Unfortunately, so much of the discussion has focused on the United Nations. The left says that the U.N. is the only alternative and the right seeks “coalitions of the willing.” What we need, in fact, is a “multi-multilateral” strategy that brings to bear a host of multilateral institutions. NATO and the Community of Democracies, for example, already exist. Other new ones can be created at some point in the future to both permit American action in an effective manner, but also to legitimate the way American power is used to beneficial ends in eradicating the roots of Islamic radicalism.
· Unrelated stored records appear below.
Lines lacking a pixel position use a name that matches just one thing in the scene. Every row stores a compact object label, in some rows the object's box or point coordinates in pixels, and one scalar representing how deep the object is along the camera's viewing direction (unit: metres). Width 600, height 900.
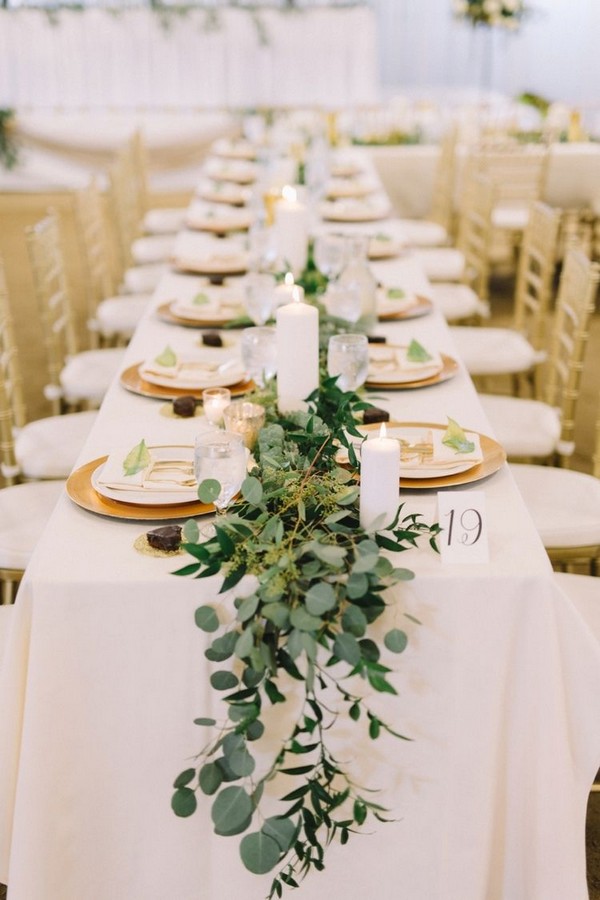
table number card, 1.41
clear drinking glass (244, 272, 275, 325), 2.32
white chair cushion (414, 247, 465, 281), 4.34
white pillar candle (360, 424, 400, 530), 1.35
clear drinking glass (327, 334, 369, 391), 1.85
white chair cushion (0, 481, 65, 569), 1.98
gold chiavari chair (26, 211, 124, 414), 2.84
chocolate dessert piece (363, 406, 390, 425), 1.83
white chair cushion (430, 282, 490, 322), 3.75
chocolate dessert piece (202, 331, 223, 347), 2.36
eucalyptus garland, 1.25
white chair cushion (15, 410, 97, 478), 2.38
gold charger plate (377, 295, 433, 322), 2.61
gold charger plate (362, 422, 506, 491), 1.61
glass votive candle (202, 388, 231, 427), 1.75
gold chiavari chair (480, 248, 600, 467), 2.44
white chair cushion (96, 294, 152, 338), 3.53
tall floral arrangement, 6.75
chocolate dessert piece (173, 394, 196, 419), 1.94
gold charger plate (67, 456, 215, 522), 1.53
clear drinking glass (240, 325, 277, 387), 1.94
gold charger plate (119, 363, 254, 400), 2.05
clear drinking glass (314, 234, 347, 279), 2.75
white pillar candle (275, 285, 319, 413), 1.66
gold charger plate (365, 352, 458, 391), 2.10
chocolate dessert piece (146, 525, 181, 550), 1.43
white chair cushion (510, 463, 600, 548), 2.05
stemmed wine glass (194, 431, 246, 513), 1.44
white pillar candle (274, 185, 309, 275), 2.71
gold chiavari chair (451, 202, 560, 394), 3.05
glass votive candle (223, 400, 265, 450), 1.64
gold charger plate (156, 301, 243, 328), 2.54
I do believe with the neocons that we must reach (BEGIN ITALICS) into (END ITALICS) states to promote democracy. But here we have to understand that we don’t control the show. We can’t set the timing. Any such policies must be opportunistic, ready to help when the moment is right, when the demand for democracy arises organically. Given that constraint, we need to figure out how to improve American “soft power” tools — the State Department and public diplomacy, the U.S. Treasury, the United States Agency for International Development (USAID), our relationship with the World Bank. All these soft power aspects need to go through the same “lessons learned” and reorganization process that the military does after every conflict or when facing a new foe.

Gardels: Hollywood is America’s most influential soft power tool. Does it have a role?

Fukuyama: Unfortunately, it does. A negative role. It is perceived as the purveyor of the kind of secular, materialistic, permissive culture that is not very popular in many parts of the world, especially the Islamic world.

Gardels: After decades covering all the failed revolutions throughout the Third World and looking back to the origins of the Soviet state, the literary journalist Ryzsard Kapuscinski summed up the lesson of the 20th century as this: “There are no short cuts in history.” Leninist coups or military interventions can’t force societies to ripen politically or modernize before their time.

In these first years of the 21st century, would you say also that “there are no short cuts TO THE END of History”; that is, to liberalism and democracy?

Fukuyama: Yes. That is the basic argument I am trying to make. I’m not arguing that we need to be passive in the face of large social forces. There are times when power, action, decisiveness and leadership play a role. But that has to be kept in perspective. The opportunities for decisive action and change are few and far between. The essence of statesmanship is knowing when you can push things forward, and when not.